### TEXT EXTRACT

════════

Should we just do this, then:
Index: mca/hwloc/base/hwloc_base_util.c
===================================================================
--- mca/hwloc/base/hwloc_base_util.c (revision 25885)
+++ mca/hwloc/base/hwloc_base_util.c (working copy)
@@ -173,6 +173,9 @@
"hwloc:base:get_topology"));
if (0 != hwloc_topology_init(&opal_hwloc_topology) ||
+ 0 != hwloc_topology_set_flags(opal_hwloc_topology,
+ (HWLOC_TOPOLOGY_FLAG_WHOLE_SYSTEM |
+ HWLOC_TOPOLOGY_FLAG_WHOLE_IO)) ||
0 != hwloc_topology_load(opal_hwloc_topology)) {
return OPAL_ERR_NOT_SUPPORTED;
}
On Feb 9, 2012, at 8:04 AM, Ralph Castain wrote:
> Yes, I missed that point before - too early in the morning :-/
>
> As I said in my last note, it would be nice to either have a flag indicating
> we are bound, or see all the cpu info so we can compute that we are bound.
> Either way, we still need to have a complete picture of all I/O devices so
> you can compute the distance.
>
>
> On Feb 9, 2012, at 6:01 AM, [email protected] wrote:
>
>>
>>
>> [email protected] wrote on 02/09/2012 01:32:31 PM:
>>
>> > De : Ralph Castain <[email protected]>
>> > A : Open MPI Developers <[email protected]>
>> > Date : 02/09/2012 01:32 PM
>> > Objet : Re: [OMPI devel] btl/openib: get_ib_dev_distance doesn't see
>> > processes as bound if the job has been launched by srun
>> > Envoyé par : [email protected]
>> >
>> > Hi Nadia
>> >
>> > I'm wondering what value there is in showing the full topology, or
>> > using it in any of our components, if the process is restricted to a
>> > specific set of cpus? Does it really help to know that there are
>> > other cpus out there that are unreachable?

════════

### TO DO
1: In the hwloc thread, what does the code return when topology initialization or loading fails?
2: In the hwloc thread, write out everything from "Should we just" down to "mca/hwloc/base/hwloc_base_util.c (working copy)" again, renaming "hwloc_base_util.c" to "hwloc_base_topology.c".
3: Do these statements agree with the hwloc thread? Answer yes or no for each, quoting the deciding words. (a) The patch adds a call to hwloc_topology_set_flags. (b) Ralph Castain's note was written on Feb 10, 2012. (c) The diff is made against revision 25885.

════════

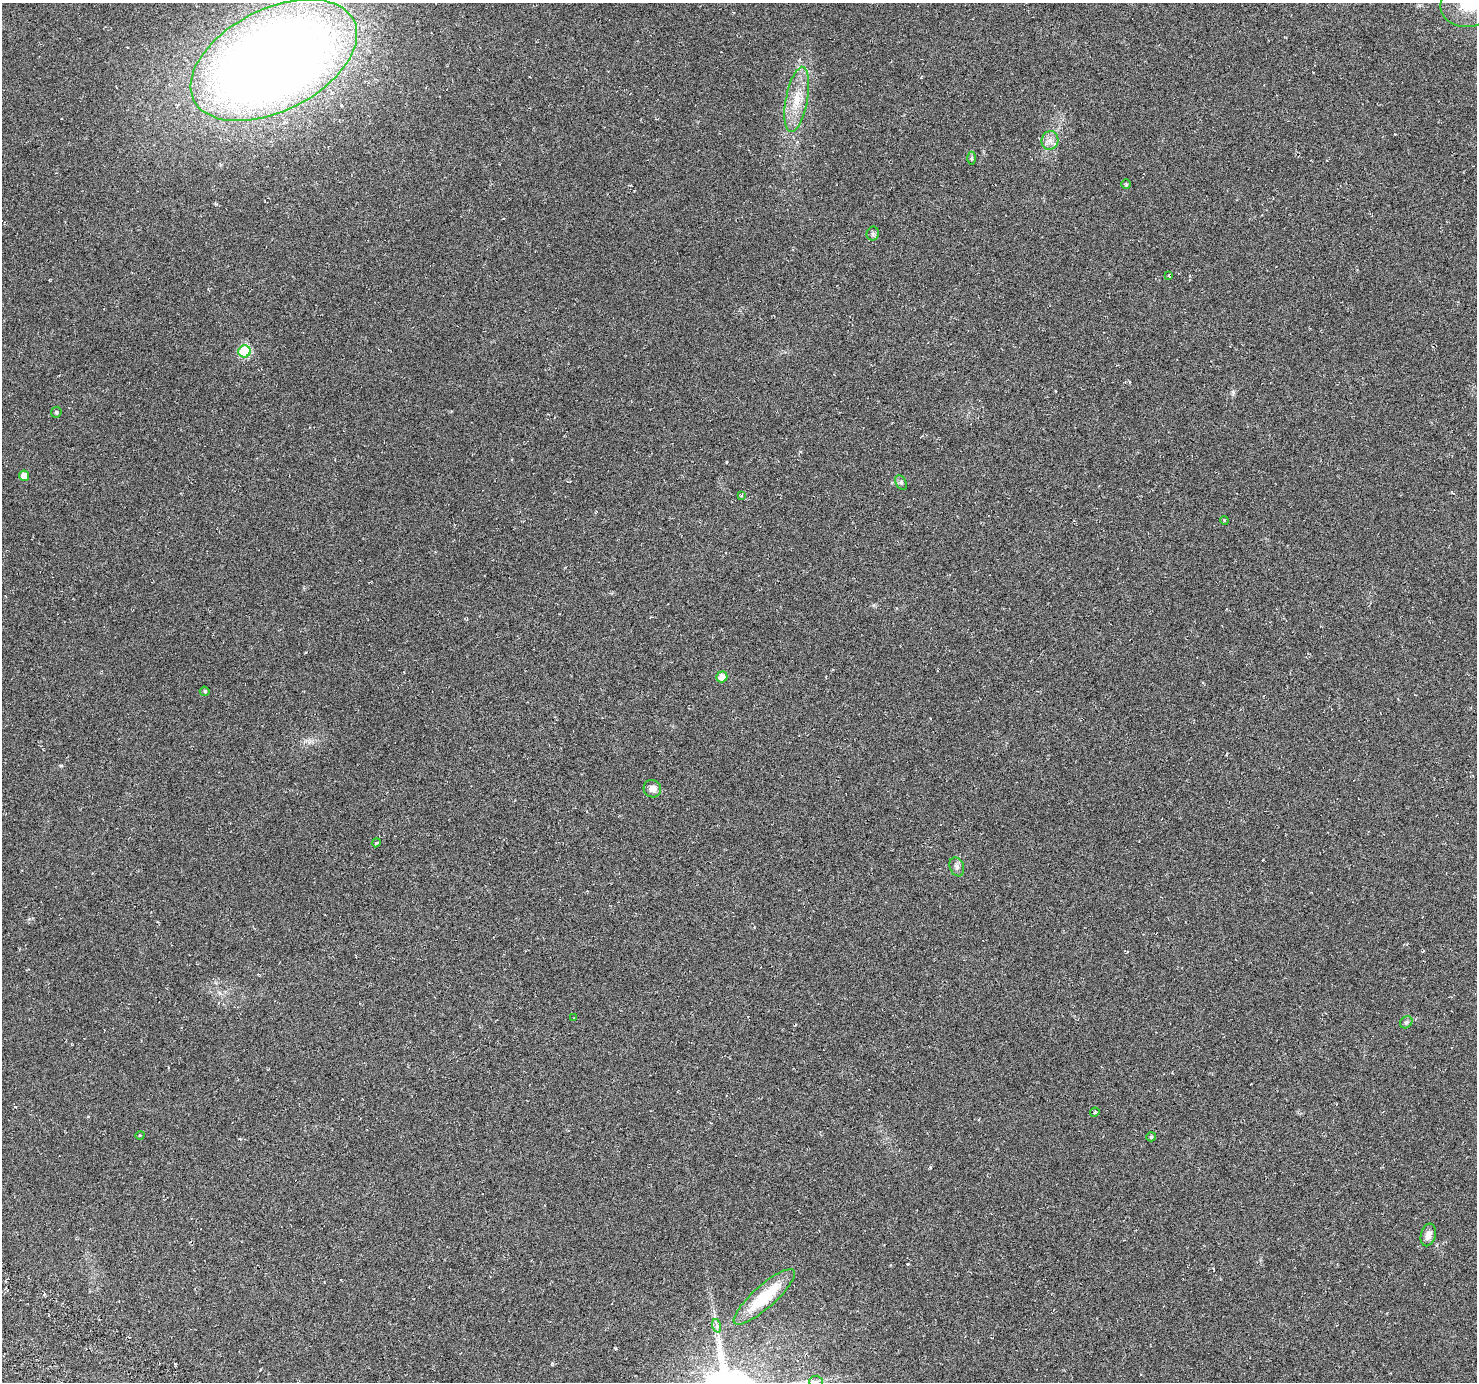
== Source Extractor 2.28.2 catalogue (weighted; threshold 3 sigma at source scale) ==
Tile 7 of 4 x 4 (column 3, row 2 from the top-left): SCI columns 2983-4457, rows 2999-4378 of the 5972 x 6063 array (HDU 1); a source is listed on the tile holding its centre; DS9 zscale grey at full resolution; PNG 1479 x 1384 px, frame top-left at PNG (2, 3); each listed source drawn as its Kron ellipse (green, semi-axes under 4 px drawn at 4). Nothing masked; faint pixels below the display range render black.
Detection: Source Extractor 2.28.2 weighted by HDU 2 'WHT'; one run over the whole footprint, this tile lists its part. Background -0.00391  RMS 0.0056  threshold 0.0231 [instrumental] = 3 sigma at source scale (4.09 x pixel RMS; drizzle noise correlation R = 1.36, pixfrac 0.8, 0.0396/0.0396 arcsec/px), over >= 5 px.
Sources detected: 28; all 28 listed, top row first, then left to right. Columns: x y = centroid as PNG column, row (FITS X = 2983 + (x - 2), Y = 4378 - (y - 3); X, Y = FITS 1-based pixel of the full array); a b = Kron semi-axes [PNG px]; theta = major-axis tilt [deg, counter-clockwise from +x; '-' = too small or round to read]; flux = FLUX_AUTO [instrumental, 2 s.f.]
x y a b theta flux
1470 3 30 23 14 23
274 60 89 51 27 830
797 99 33 11 79 12
1050 141 9 8 - 3
971 158 6 4 89 0.79
1126 184 5 5 - 0.6
873 234 7 6 - 1.2
1169 275 4 3 - 0.42
245 351 6 6 - 40
56 412 6 5 - 0.74
24 476 5 5 - 4.6
901 483 8 5 -63 1.1
741 495 3 3 - 0.65
1224 520 4 3 - 0.42
722 677 6 5 - 3.8
205 691 5 5 - 0.83
652 789 9 8 - 3.2
376 843 4 3 - 0.5
957 867 10 7 -69 1.9
574 1018 3 3 - 0.42
1406 1022 7 5 43 1
1095 1112 5 3 - 0.6
140 1135 4 3 - 0.37
1151 1137 5 4 - 0.87
1428 1235 11 7 73 3.6
764 1297 39 11 42 23
717 1326 7 4 -72 1.1
816 1382 7 6 - 1.4
Isophote crosses this tile's border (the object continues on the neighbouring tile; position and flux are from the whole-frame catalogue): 2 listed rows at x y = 1470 3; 816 1382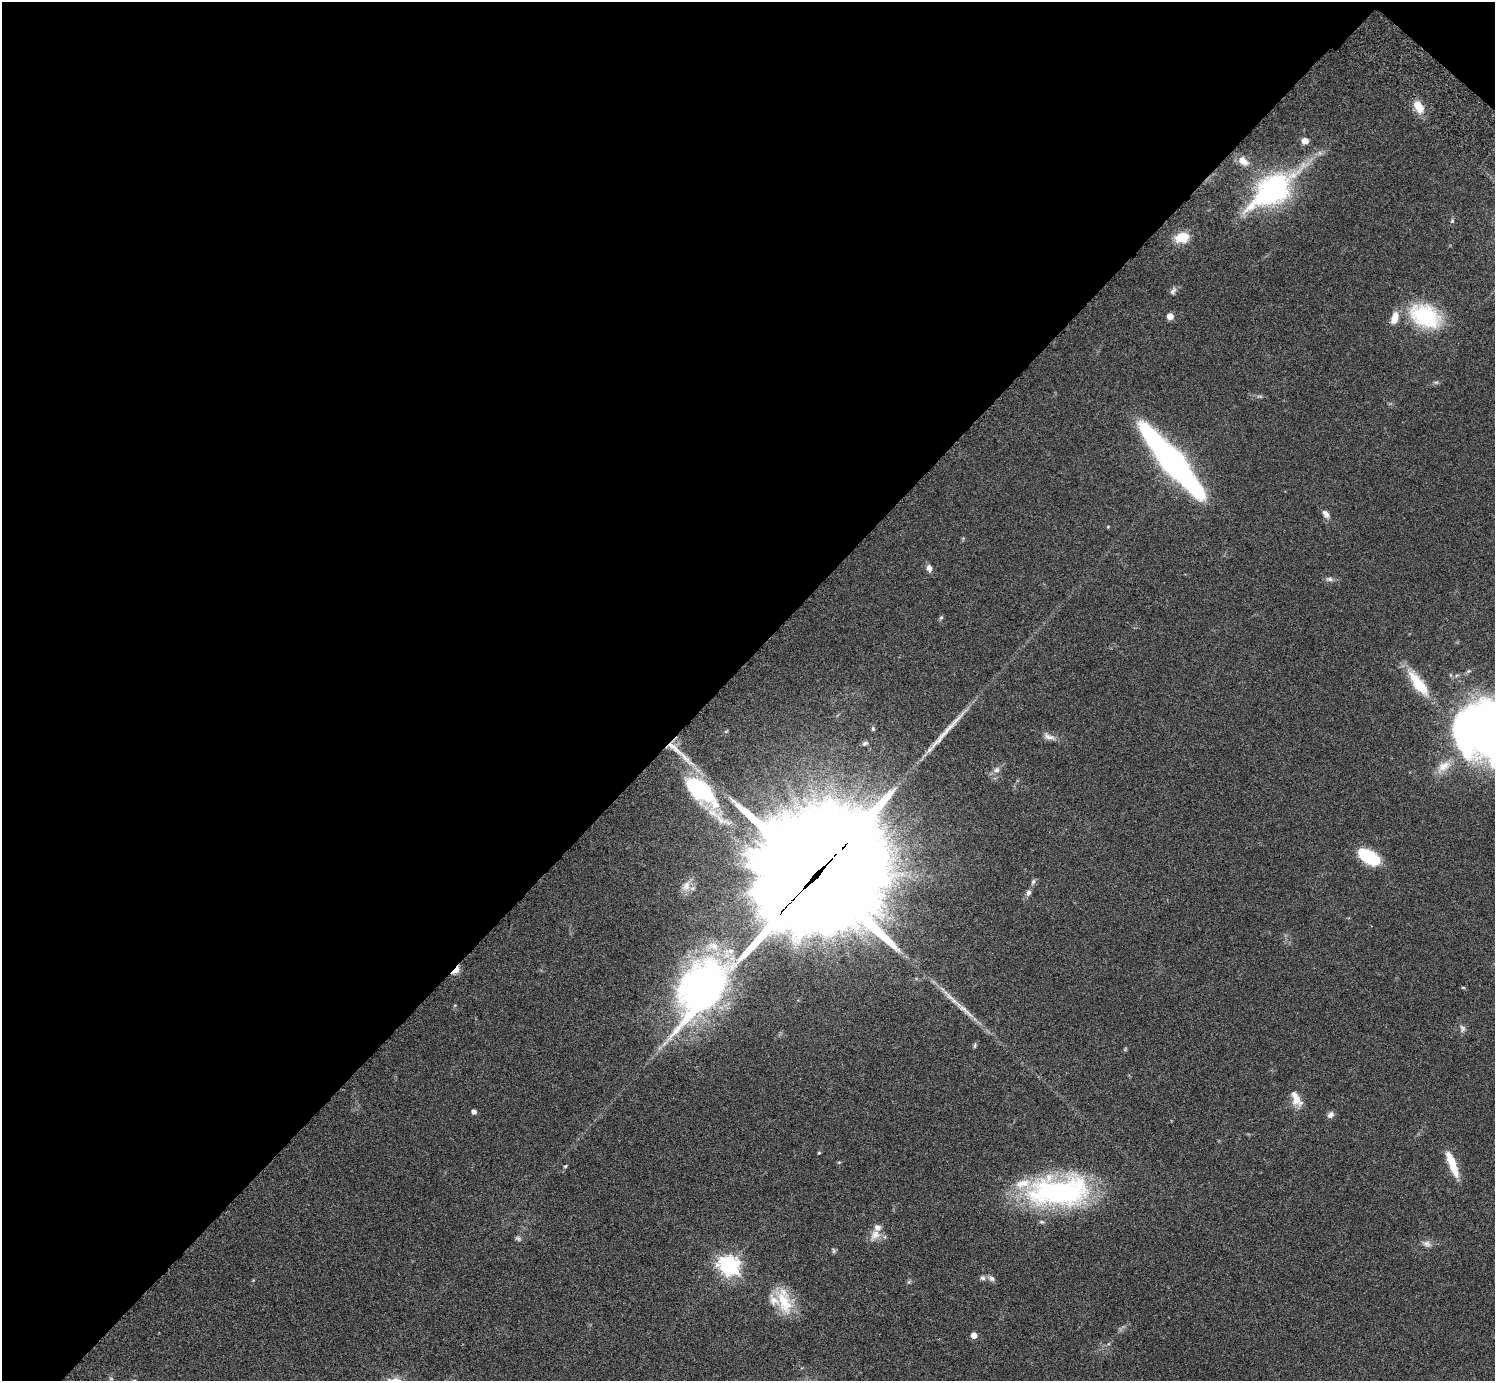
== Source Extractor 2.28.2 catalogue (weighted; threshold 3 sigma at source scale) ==
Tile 2 of 4 x 4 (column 2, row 1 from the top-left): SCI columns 1539-3031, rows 4485-5863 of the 6060 x 6070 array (HDU 1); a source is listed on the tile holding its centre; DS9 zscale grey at full resolution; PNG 1497 x 1383 px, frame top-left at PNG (2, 2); no overlay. Shown black and unused: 48% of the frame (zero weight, under 3 of 6 exposures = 3% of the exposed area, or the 3 px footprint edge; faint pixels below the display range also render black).
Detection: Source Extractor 2.28.2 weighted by HDU 2 'WHT'; one run over the whole footprint, this tile lists its part. Background 0.0834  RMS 0.0046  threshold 0.0187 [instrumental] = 3 sigma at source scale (4.09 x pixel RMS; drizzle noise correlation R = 1.36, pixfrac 0.8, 0.05/0.05 arcsec/px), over >= 5 px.
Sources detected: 60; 1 too faint to see at this stretch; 1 long thin detection or spike segment (spike, bleed or trail) — not listed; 8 inside a brighter listed object's ellipse — not listed separately; the other 50 listed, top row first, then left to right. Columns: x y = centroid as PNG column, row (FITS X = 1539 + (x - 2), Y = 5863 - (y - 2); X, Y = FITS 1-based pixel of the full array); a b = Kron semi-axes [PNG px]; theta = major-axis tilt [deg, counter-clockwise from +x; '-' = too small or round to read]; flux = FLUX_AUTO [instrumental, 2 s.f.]
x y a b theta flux
1418 106 17 10 -58 5.7
1305 141 7 7 - 2.9
1243 161 14 9 -38 3.8
1272 190 60 31 37 66
1452 221 6 5 - 0.62
1182 237 12 9 13 9.7
1173 291 12 6 53 1.4
1170 316 5 5 - 5.2
1425 316 30 20 -25 35
1395 318 16 8 74 4.6
1172 461 62 12 -50 270
1326 514 11 7 -53 2.2
1108 527 4 4 - 0.37
929 568 9 7 -80 1.7
1329 579 9 6 -1 1.3
941 617 7 4 62 0.71
1418 684 36 12 -53 14
1486 731 71 62 -28 230
1049 737 17 7 -14 2.5
865 743 7 5 21 0.85
674 747 33 7 -42 6.5
996 770 9 7 26 1.7
700 790 49 21 -40 38
1369 857 19 10 -33 27
814 877 75 36 45 18000
1033 882 8 5 63 0.9
686 886 14 10 71 3.2
1028 893 7 6 - 1.4
456 970 9 4 49 12
1463 987 6 4 -1 0.44
964 1010 38 6 -42 6.3
1462 1029 10 7 -85 1.5
975 1046 7 4 72 0.63
1296 1099 18 11 89 5
474 1112 4 4 - 2
1330 1115 9 6 43 1.7
819 1153 4 3 - 0.42
1451 1159 24 9 -63 6.9
565 1166 5 4 - 0.48
1059 1192 71 33 3 85
875 1235 16 11 57 4
518 1238 8 6 -37 0.93
1427 1244 11 8 -26 2
834 1251 7 5 -75 0.7
729 1265 8 7 - 220
983 1278 8 6 -17 1.1
992 1279 8 7 - 1.5
909 1282 6 4 -44 0.58
784 1301 38 16 -74 13
974 1335 5 4 - 3.9
Overlapping masked pixels (flux is a lower limit): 3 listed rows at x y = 674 747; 814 877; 456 970
Isophote crosses this tile's border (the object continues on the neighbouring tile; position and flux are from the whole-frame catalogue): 1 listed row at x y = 1486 731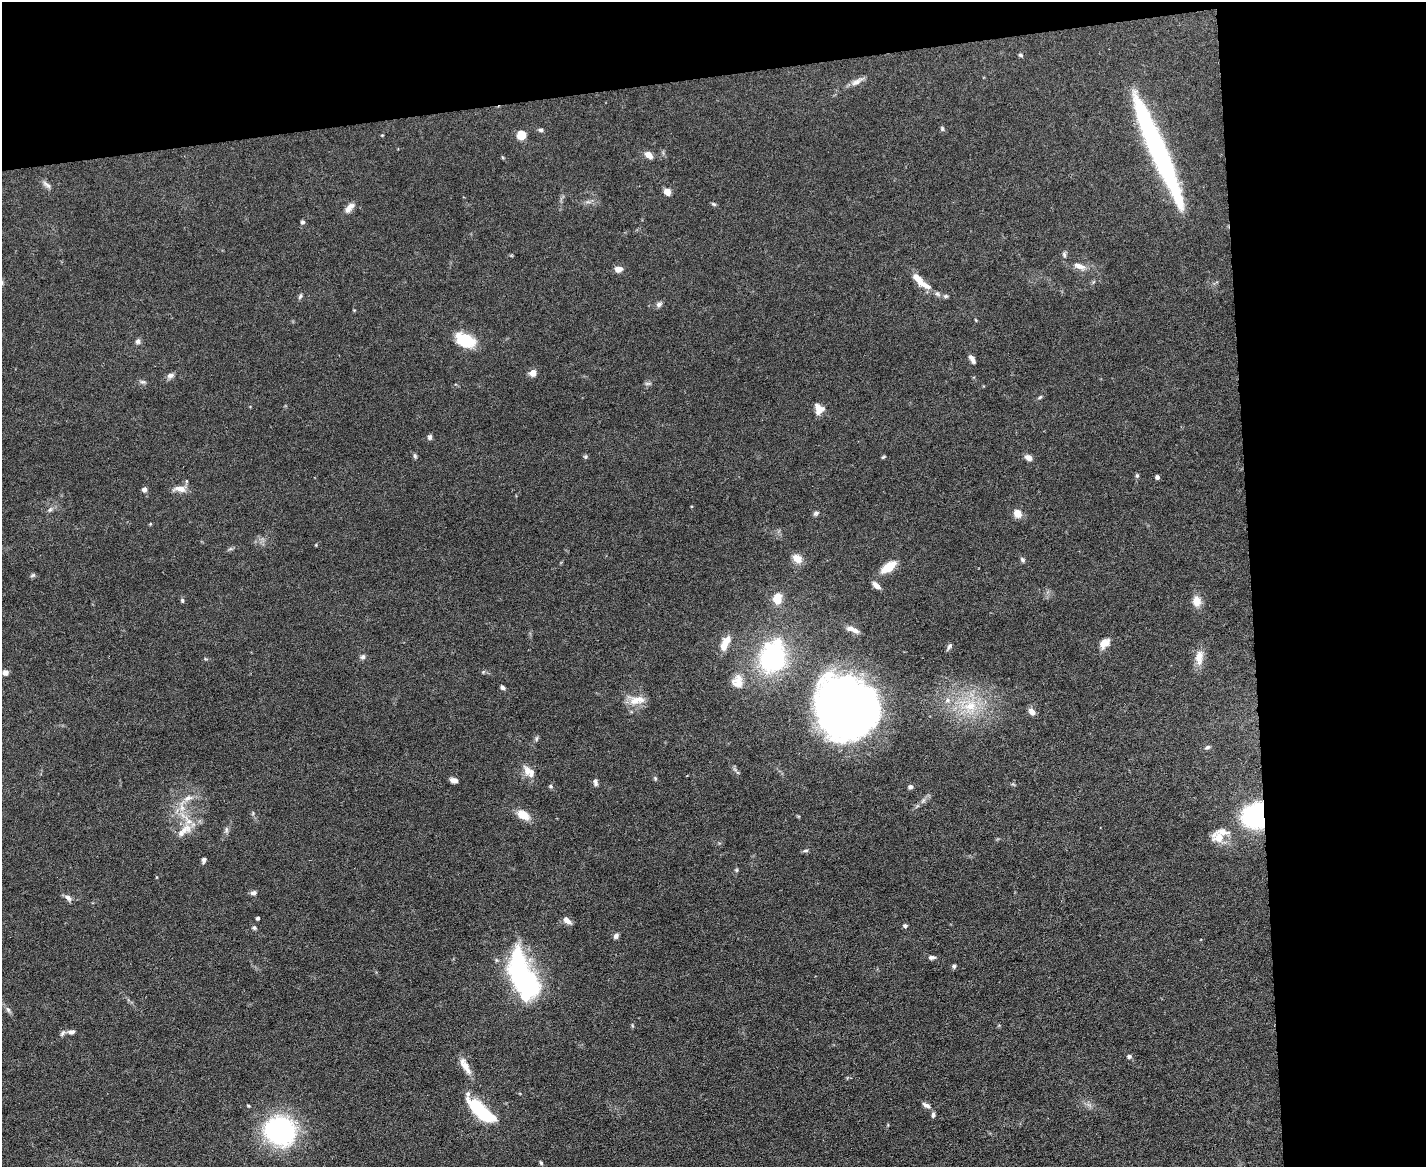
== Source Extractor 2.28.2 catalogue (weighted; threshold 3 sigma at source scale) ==
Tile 3 of 3 x 4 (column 3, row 1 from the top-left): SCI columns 2978-4401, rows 3496-4660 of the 4641 x 4660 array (HDU 1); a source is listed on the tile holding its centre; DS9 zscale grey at full resolution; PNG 1428 x 1169 px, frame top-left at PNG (2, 2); no overlay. Shown black and unused: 19% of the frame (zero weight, under 5 of 9 exposures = <1% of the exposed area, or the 3 px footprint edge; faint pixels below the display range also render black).
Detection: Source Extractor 2.28.2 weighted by HDU 2 'WHT'; one run over the whole footprint, this tile lists its part. Background 0.0828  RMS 0.0041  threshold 0.0169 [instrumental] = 3 sigma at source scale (4.09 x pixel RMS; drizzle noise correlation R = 1.36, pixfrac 0.8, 0.05/0.05 arcsec/px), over >= 5 px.
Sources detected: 115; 4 inside a brighter object's white glare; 1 long thin detection or spike segment (spike, bleed or trail) — not listed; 6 inside a brighter listed object's ellipse — not listed separately; the other 104 listed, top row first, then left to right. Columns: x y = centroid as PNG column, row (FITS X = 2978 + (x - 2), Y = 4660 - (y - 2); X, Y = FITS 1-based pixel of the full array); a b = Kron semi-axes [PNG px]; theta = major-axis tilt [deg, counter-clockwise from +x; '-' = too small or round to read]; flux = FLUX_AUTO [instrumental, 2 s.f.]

════════

### TASK-BY-TASK RESULTS
1: OPAL_ERR_NOT_SUPPORTED

2:
Should we just do this, then:
Index: mca/hwloc/base/hwloc_base_topology.c
===================================================================
--- mca/hwloc/base/hwloc_base_topology.c (revision 25885)
+++ mca/hwloc/base/hwloc_base_topology.c (working copy)

3:
(a) Yes: "+ 0 != hwloc_topology_set_flags(opal_hwloc_topology,"
(b) No: "On Feb 9, 2012, at 8:04 AM, Ralph Castain wrote:"
(c) Yes: "--- mca/hwloc/base/hwloc_base_util.c (revision 25885)"